*Required work:* Say how many lines in the listing below contain the word "Turnieranmeldung". Give the number alone.

Segment Start: Given information

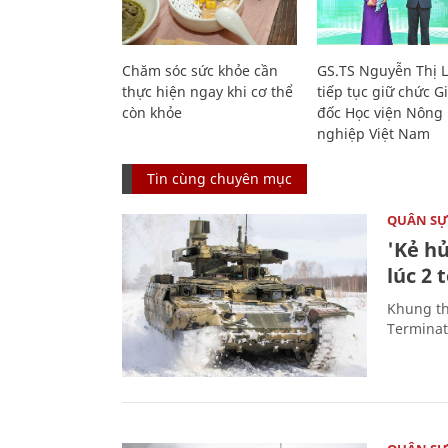
Chăm sóc sức khỏe cần
GS.TS Nguyễn Thị 
thực hiện ngay khi cơ thể
tiếp tục giữ chức 
còn khỏe
đốc Học viện Nông
nghiệp Việt Nam
Tin cùng chuyên mục
QUÂN S
'Kẻ h
lúc 2 
Khung th
Terminato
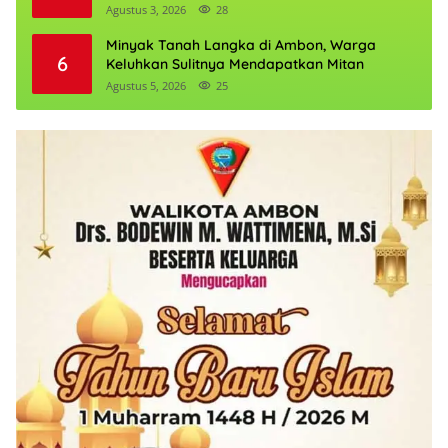
Agustus 3, 2026
28
Minyak Tanah Langka di Ambon, Warga
6
Keluhkan Sulitnya Mendapatkan Mitan
Agustus 5, 2026
25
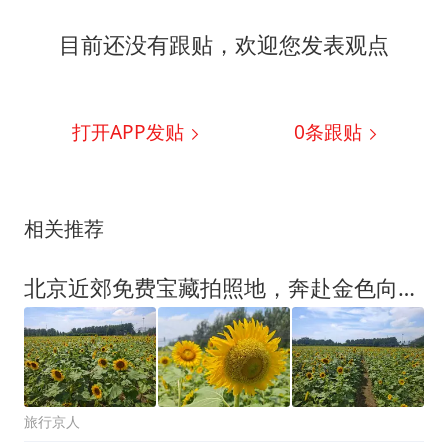
目前还没有跟贴，欢迎您发表观点
打开APP发贴
0
条跟贴
相关推荐
北京近郊免费宝藏拍照地，奔赴金色向日葵花海，赶快冲
旅行京人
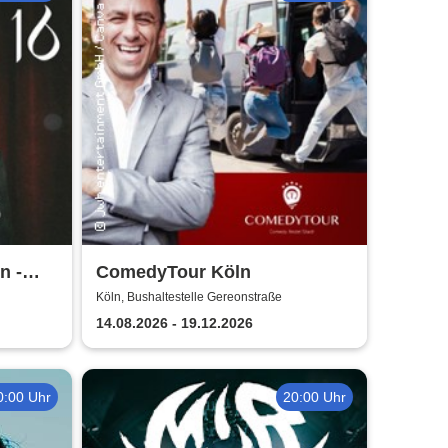
n -
ComedyTour Köln
t
Köln, Bushaltestelle Gereonstraße
14.08.2026 - 19.12.2026
0:00 Uhr
20:00 Uhr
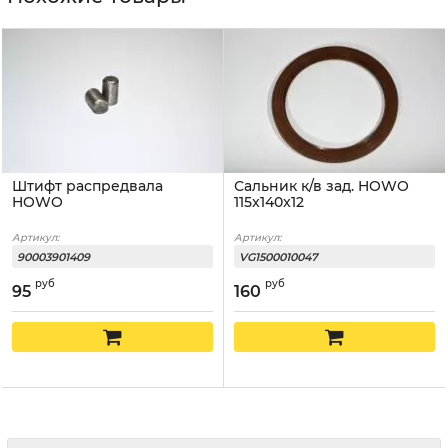
Штифт распредвала
Сальник к/в зад. HOWO
HOWO
115x140x12
Артикул:
Артикул:
90003901409
VG1500010047
руб
руб
95
160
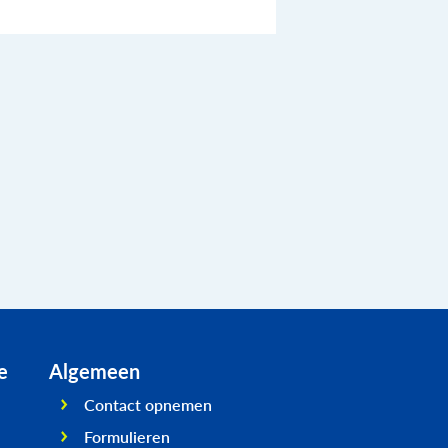
e
Algemeen
Contact opnemen
Formulieren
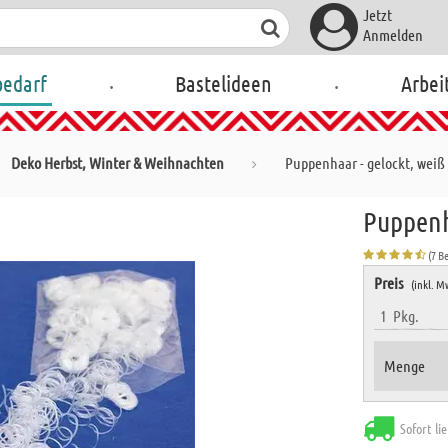
Jetzt
Anmelden
.
.
bedarf
Bastelideen
Arbei
Deko Herbst, Winter & Weihnachten
Puppenhaar - gelockt, weiß
Puppenh
(7 B
Preis
(inkl. M
1
Pkg.
Menge
Sofort li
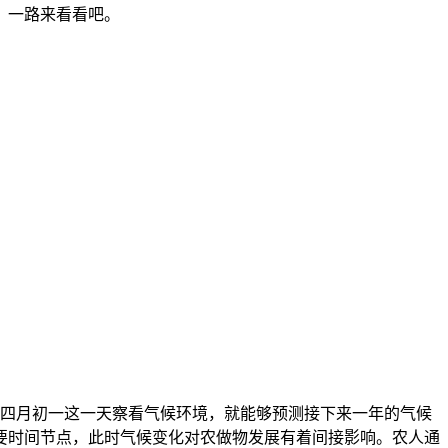
？一路来看看吧。
四月初一这一天察看气候环境，就能够预测接下来一年的气候
要时间节点，此时气候变化对农做物发展有着间接影响。农人通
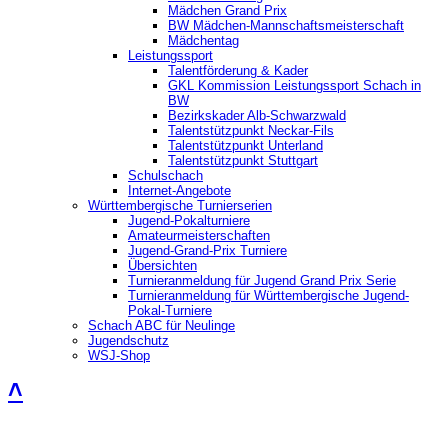
Mädchen Grand Prix
BW Mädchen-Mannschaftsmeisterschaft
Mädchentag
Leistungssport
Talentförderung & Kader
GKL Kommission Leistungssport Schach in
BW
Bezirkskader Alb-Schwarzwald
Talentstützpunkt Neckar-Fils
Talentstützpunkt Unterland
Talentstützpunkt Stuttgart
Schulschach
Internet-Angebote
Württembergische Turnierserien
Jugend-Pokalturniere
Amateurmeisterschaften
Jugend-Grand-Prix Turniere
Übersichten
Turnieranmeldung für Jugend Grand Prix Serie
Turnieranmeldung für Württembergische Jugend-
Pokal-Turniere
Schach ABC für Neulinge
Jugendschutz
WSJ-Shop
˄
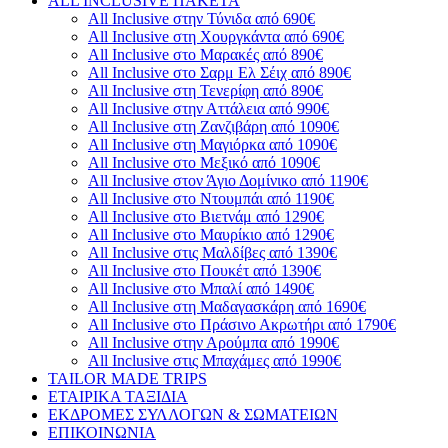
ALL INCLUSIVE ΠΑΚΕΤΑ
All Inclusive στην Τύνιδα από 690€
All Inclusive στη Χουργκάντα από 690€
All Inclusive στο Μαρακές από 890€
All Inclusive στο Σαρμ Ελ Σέιχ από 890€
All Inclusive στη Τενερίφη από 890€
All Inclusive στην Αττάλεια από 990€
All Inclusive στη Ζανζιβάρη από 1090€
All Inclusive στη Μαγιόρκα από 1090€
All Inclusive στο Μεξικό από 1090€
All Inclusive στον Άγιο Δομίνικο από 1190€
All Inclusive στο Ντουμπάι από 1190€
All Inclusive στο Βιετνάμ από 1290€
All Inclusive στο Μαυρίκιο από 1290€
All Inclusive στις Μαλδίβες από 1390€
All Inclusive στο Πουκέτ από 1390€
All Inclusive στο Μπαλί από 1490€
All Inclusive στη Μαδαγασκάρη από 1690€
All Inclusive στο Πράσινο Ακρωτήρι από 1790€
All Inclusive στην Αρούμπα από 1990€
All Inclusive στις Μπαχάμες από 1990€
TAILOR MADE TRIPS
ΕΤΑΙΡΙΚΑ ΤΑΞΙΔΙΑ
ΕΚΔΡΟΜΕΣ ΣΥΛΛΟΓΩΝ & ΣΩΜΑΤΕΙΩΝ
ΕΠΙΚΟΙΝΩΝΙΑ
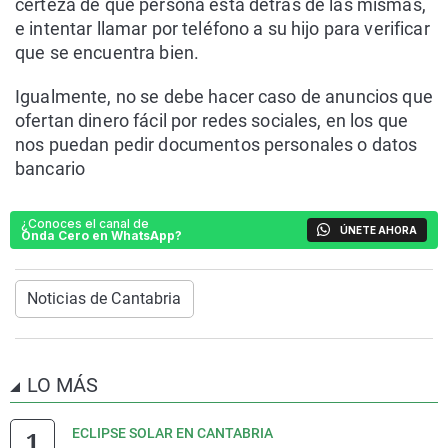
certeza de que persona está detrás de las mismas,
e intentar llamar por teléfono a su hijo para verificar
que se encuentra bien.
Igualmente, no se debe hacer caso de anuncios que
ofertan dinero fácil por redes sociales, en los que
nos puedan pedir documentos personales o datos
bancario
¿Conoces el canal de
ÚNETE AHORA
Onda Cero en WhatsApp?
Noticias de Cantabria
LO MÁS
ECLIPSE SOLAR EN CANTABRIA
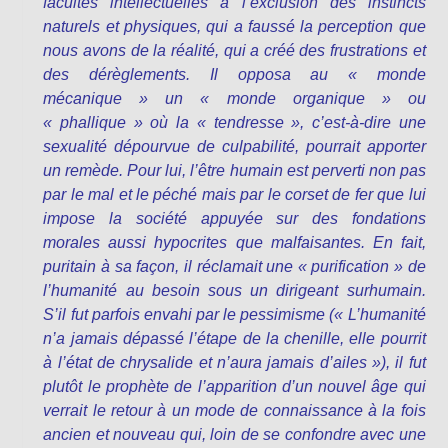
facultés intellectuelles à l’exclusion des instincts
naturels et physiques, qui a faussé la perception que
nous avons de la réalité, qui a créé des frustrations et
des dérèglements. Il opposa au « monde
mécanique » un « monde organique » ou
« phallique » où la « tendresse », c’est-à-dire une
sexualité dépourvue de culpabilité, pourrait apporter
un remède. Pour lui, l’être humain est perverti non pas
par le mal et le péché mais par le corset de fer que lui
impose la société appuyée sur des fondations
morales aussi hypocrites que malfaisantes. En fait,
puritain à sa façon, il réclamait une « purification » de
l’humanité au besoin sous un dirigeant surhumain.
S’il fut parfois envahi par le pessimisme (« L’humanité
n’a jamais dépassé l’étape de la chenille, elle pourrit
à l’état de chrysalide et n’aura jamais d’ailes »), il fut
plutôt le prophète de l’apparition d’un nouvel âge qui
verrait le retour à un mode de connaissance à la fois
ancien et nouveau qui, loin de se confondre avec une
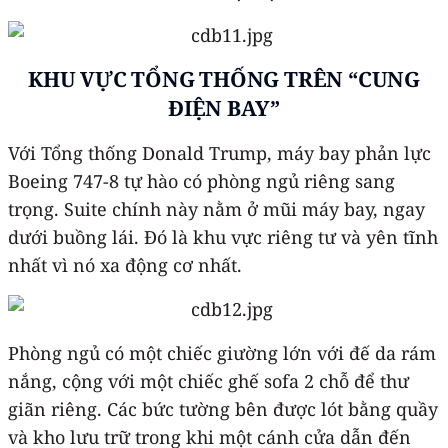
KHU VỰC TỔNG THỐNG TRÊN “CUNG
ĐIỆN BAY”
Với Tổng thống Donald Trump, máy bay phản lực
Boeing 747-8 tự hào có phòng ngủ riêng sang
trọng. Suite chính này nằm ở mũi máy bay, ngay
dưới buồng lái. Đó là khu vực riêng tư và yên tĩnh
nhất vì nó xa động cơ nhất.
Phòng ngủ có một chiếc giường lớn với đế da rám
nắng, cộng với một chiếc ghế sofa 2 chỗ để thư
giãn riêng. Các bức tường bên được lót bằng quầy
và kho lưu trữ trong khi một cánh cửa dẫn đến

Segment End: Given information

*Exercise output:* 2